Book Review: The Devil in the White City
The difference between a popular history and a more formal history, so far as I can tell, is that popular histories are written as novels or stories, where the reader gets into the heads of the characters, enjoys dialogue, gets hints of the scenery, and so forth. A formal history tells things from the omniscient voice of the historian; events are described, narrated, and occasionally sprinkled with known quotations from the historical figures in question. The Devil in the White City: Murder, Magic, and Madness in the Fair that Changed America is of the popular variety, and darned absorbing at that.
This novelistic history by Erik Larson describes the building of the 1893 World's Fair in Chicago, also called the Columbian Exposition because it commemorated the 400th anniversary of Columbus's discovery of America (this was before Columbus fell out of favor with politically correct historians, obviously). This story alternates between the doings of the architects and of one H. H. Holmes--one of the first known serial killers to be captured and tried--who was doing business down the street. The juxtaposition of this great accomplishment in upper-middle-class urban planning (you can find hints of it in Disneyland and the Magic Kingdom in Orlando) and the insidiousness of this killer give a "top and bottom" view of 19th century American society while also telling a ripping good tale.
What surprised and chagrined me the most is how little I knew about all this, despite growing up in the Chicago area. Okay, sure: I knew that the Museum of Science and Industry was once one of the Fair's buildings, and I was pretty sure I knew about the fair being the site of the first Ferris wheel. However, it never occurred to me that the airport on the South Side might have derived its name from the fair's "midway" or that the Fair featured the first large-scale use of electric lighting using alternating current (AC) rather than direct current (DC). There are lots of little tidbits like that throughout the book--small bit players in the overall narrative who later go on to have greater influence afterward, such as Elias Disney, father of Walt and Roy, who was one of the construction workers at the Fair and told his sons tales of building a dream city by the Lake.
Larson also does a splendid job of conjuring up the social and physical environment of Chicago in the 1890s. Having been brought up nearby, I grew up with Carl Sandburg's poem celebrating the tough city for what it was, especially then:
Hog Butcher for the World,
Tool Maker, Stacker of Wheat,
Player with Railroads and the Nation's Freight Handler;
Stormy, husky, brawling,
City of the Big Shoulders
You also get a sense of the dynamism of the city, which I probably picked up by contact, especially from my raucous Irish family, who lived on the city's West Side for much of the first half of the 20th century.

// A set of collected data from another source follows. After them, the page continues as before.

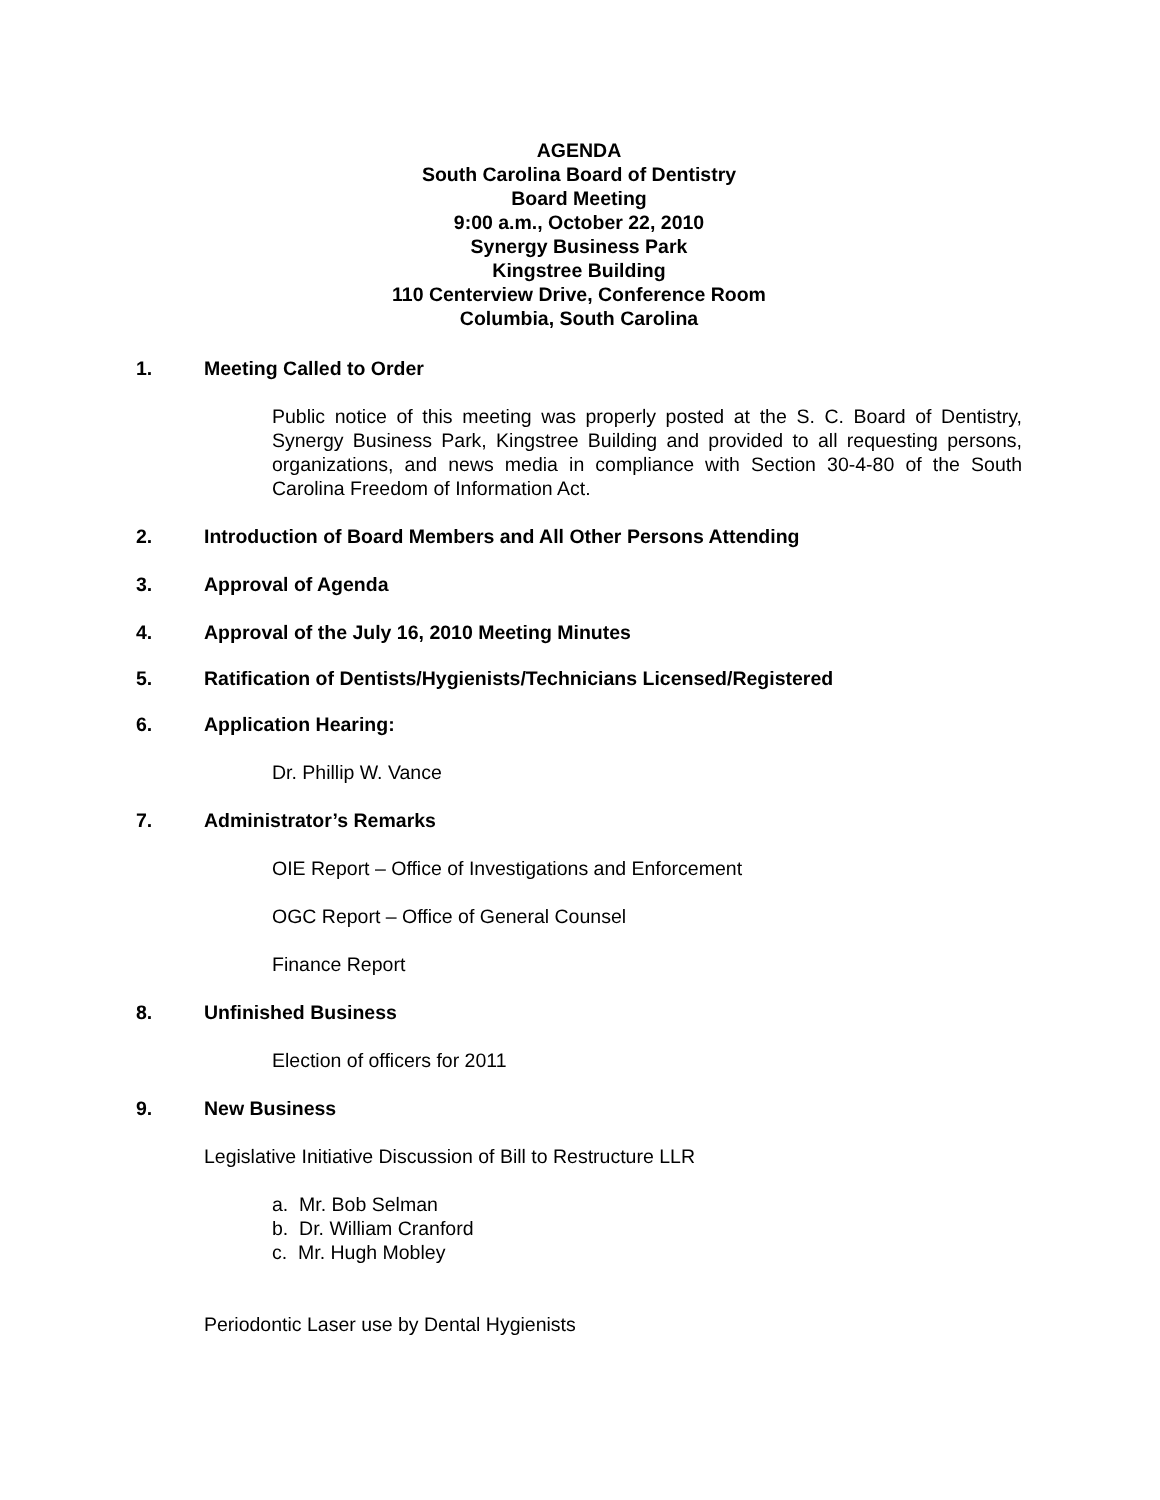AGENDA
South Carolina Board of Dentistry
Board Meeting
9:00 a.m., October 22, 2010
Synergy Business Park
Kingstree Building
110 Centerview Drive, Conference Room
Columbia, South Carolina
1. Meeting Called to Order
Public notice of this meeting was properly posted at the S. C. Board of Dentistry, Synergy Business Park, Kingstree Building and provided to all requesting persons, organizations, and news media in compliance with Section 30-4-80 of the South Carolina Freedom of Information Act.
2. Introduction of Board Members and All Other Persons Attending
3. Approval of Agenda
4. Approval of the July 16, 2010 Meeting Minutes
5. Ratification of Dentists/Hygienists/Technicians Licensed/Registered
6. Application Hearing:
Dr. Phillip W. Vance
7. Administrator’s Remarks
OIE Report – Office of Investigations and Enforcement
OGC Report – Office of General Counsel
Finance Report
8. Unfinished Business
Election of officers for 2011
9. New Business
Legislative Initiative Discussion of Bill to Restructure LLR
a. Mr. Bob Selman
b. Dr. William Cranford
c. Mr. Hugh Mobley
Periodontic Laser use by Dental Hygienists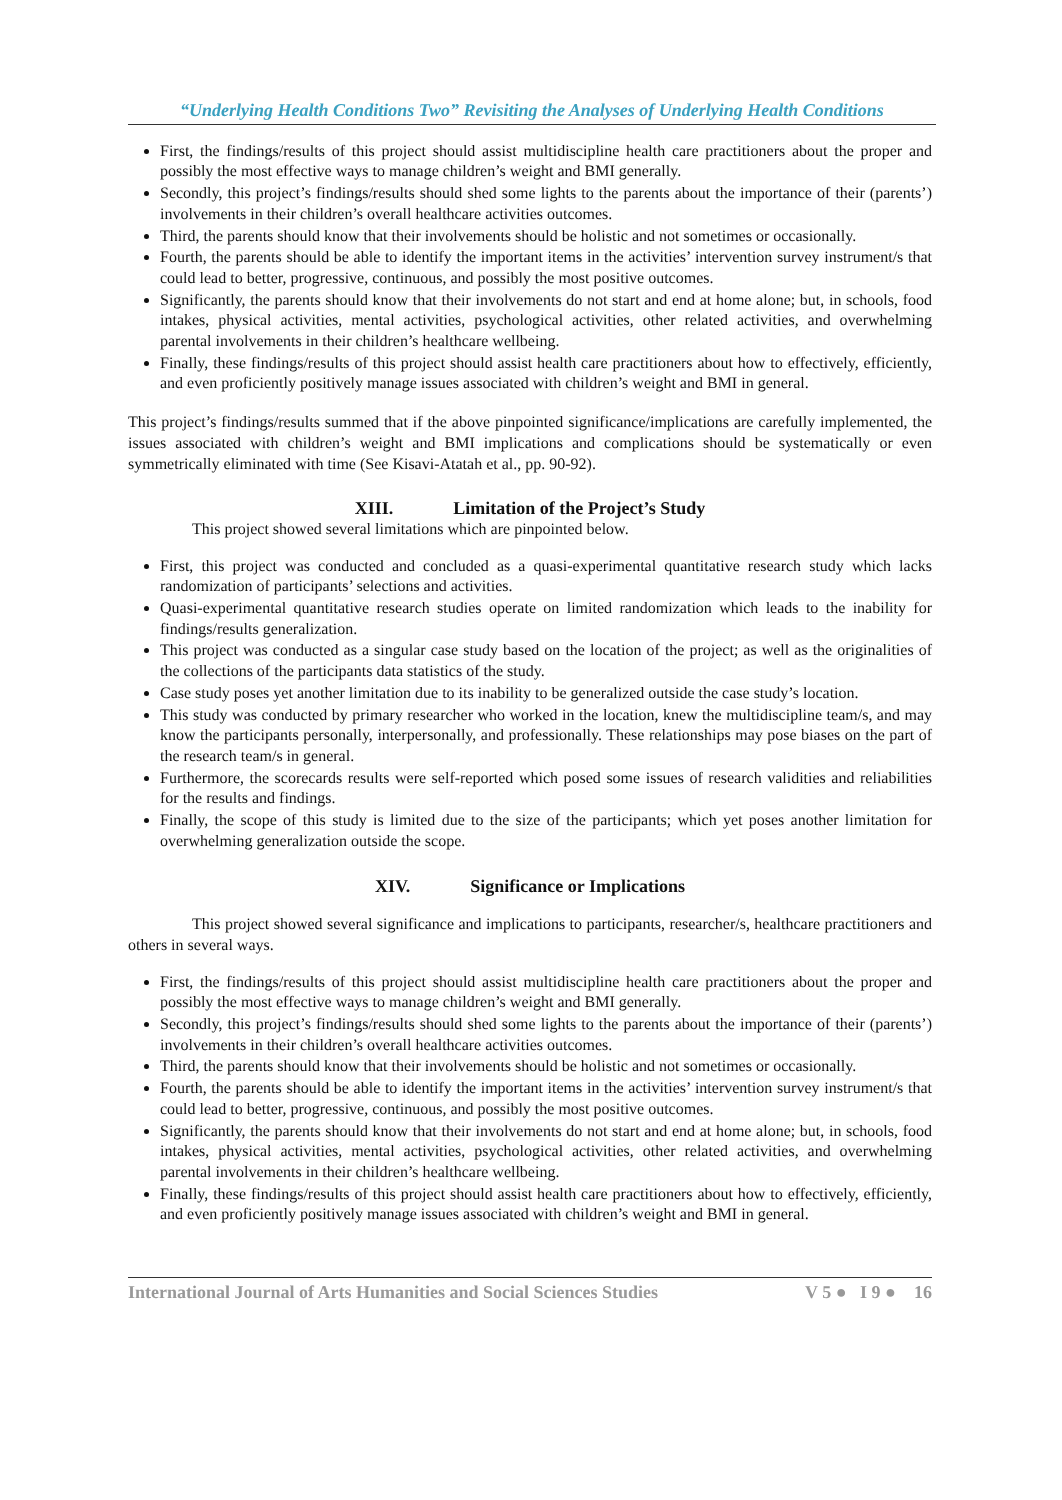“Underlying Health Conditions Two” Revisiting the Analyses of Underlying Health Conditions
First, the findings/results of this project should assist multidiscipline health care practitioners about the proper and possibly the most effective ways to manage children’s weight and BMI generally.
Secondly, this project’s findings/results should shed some lights to the parents about the importance of their (parents’) involvements in their children’s overall healthcare activities outcomes.
Third, the parents should know that their involvements should be holistic and not sometimes or occasionally.
Fourth, the parents should be able to identify the important items in the activities’ intervention survey instrument/s that could lead to better, progressive, continuous, and possibly the most positive outcomes.
Significantly, the parents should know that their involvements do not start and end at home alone; but, in schools, food intakes, physical activities, mental activities, psychological activities, other related activities, and overwhelming parental involvements in their children’s healthcare wellbeing.
Finally, these findings/results of this project should assist health care practitioners about how to effectively, efficiently, and even proficiently positively manage issues associated with children’s weight and BMI in general.
This project’s findings/results summed that if the above pinpointed significance/implications are carefully implemented, the issues associated with children’s weight and BMI implications and complications should be systematically or even symmetrically eliminated with time (See Kisavi-Atatah et al., pp. 90-92).
XIII. Limitation of the Project’s Study
This project showed several limitations which are pinpointed below.
First, this project was conducted and concluded as a quasi-experimental quantitative research study which lacks randomization of participants’ selections and activities.
Quasi-experimental quantitative research studies operate on limited randomization which leads to the inability for findings/results generalization.
This project was conducted as a singular case study based on the location of the project; as well as the originalities of the collections of the participants data statistics of the study.
Case study poses yet another limitation due to its inability to be generalized outside the case study’s location.
This study was conducted by primary researcher who worked in the location, knew the multidiscipline team/s, and may know the participants personally, interpersonally, and professionally. These relationships may pose biases on the part of the research team/s in general.
Furthermore, the scorecards results were self-reported which posed some issues of research validities and reliabilities for the results and findings.
Finally, the scope of this study is limited due to the size of the participants; which yet poses another limitation for overwhelming generalization outside the scope.
XIV. Significance or Implications
This project showed several significance and implications to participants, researcher/s, healthcare practitioners and others in several ways.
First, the findings/results of this project should assist multidiscipline health care practitioners about the proper and possibly the most effective ways to manage children’s weight and BMI generally.
Secondly, this project’s findings/results should shed some lights to the parents about the importance of their (parents’) involvements in their children’s overall healthcare activities outcomes.
Third, the parents should know that their involvements should be holistic and not sometimes or occasionally.
Fourth, the parents should be able to identify the important items in the activities’ intervention survey instrument/s that could lead to better, progressive, continuous, and possibly the most positive outcomes.
Significantly, the parents should know that their involvements do not start and end at home alone; but, in schools, food intakes, physical activities, mental activities, psychological activities, other related activities, and overwhelming parental involvements in their children’s healthcare wellbeing.
Finally, these findings/results of this project should assist health care practitioners about how to effectively, efficiently, and even proficiently positively manage issues associated with children’s weight and BMI in general.
International Journal of Arts Humanities and Social Sciences Studies V 5 ● I 9 ● 16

The book gets you up close with the labor movements; the tony suburbs and squalid slums; the dirty politics; the scorching summers, stormy springs, temperate autumns, and bitter winters; the occasional inferiority complex toward, and rivalry with, New York. The book's actual narrative runs 390 pages, but it's a brisk one, and Larson manages to capture a lot of details that bring the city to life.
I really liked this book, though it is not for everyone. Where the wonders of the "White City" are conveyed brilliantly (a few more pictures might still have helped), Larson is just as adept at describing the sinister and horrifying actions of Holmes. A young (25 at the time of the Fair), self-made man, Holmes had an insouciant, social manner and assertive personality that allowed him to acquire the resources to build a complete "Castle," what today we might call a mall, with restaurants, hotel rooms, stores, and secret soundproof chambers that allowed him to abduct, kill, and dismember several young women without anyone being the wiser. He eventually confessed to 27 murders, though Larson could only confirm a minimum of nine--bad enough.
Holmes might have gone on his merry way for quite a bit longer, had he not gotten into financial trouble (he was also a shameless liar who rarely paid his debts). Holmes was also protected, in part, by the morals and culture of the times. There was simultaneously an acceptance that Chicago was a dangerous place and that hundreds of people disappeared there every year, and yet a naiveity about the evil one man could do, especially if he was polite, well-dressed, and possessed of good looks and a pleasant manner.
The reason Larson's book cannot be taken as simply a story is that it did, in fact, occur. Because real life doesn't have the nice, tidy, catharsis that fiction does, Larson does not necessarily treat us to any great lessons or unambiguous resolutions. However, there is enough "closure" (to use an ugly 21st century word) to give this book the feeling of a truly well written novel. However you approach The Devil in the White City, you will come away with an appreciation of Larson's literary talent.
One thing I must close with, in jest since that's how Larson put it in his acknowledgments. He adds a truly terrible thought at the end of this book (okay, it was terrible to me, anyway): "I must confess a shameful secret: I love Chicago best in the cold." Brrrrr! He's welcome to it.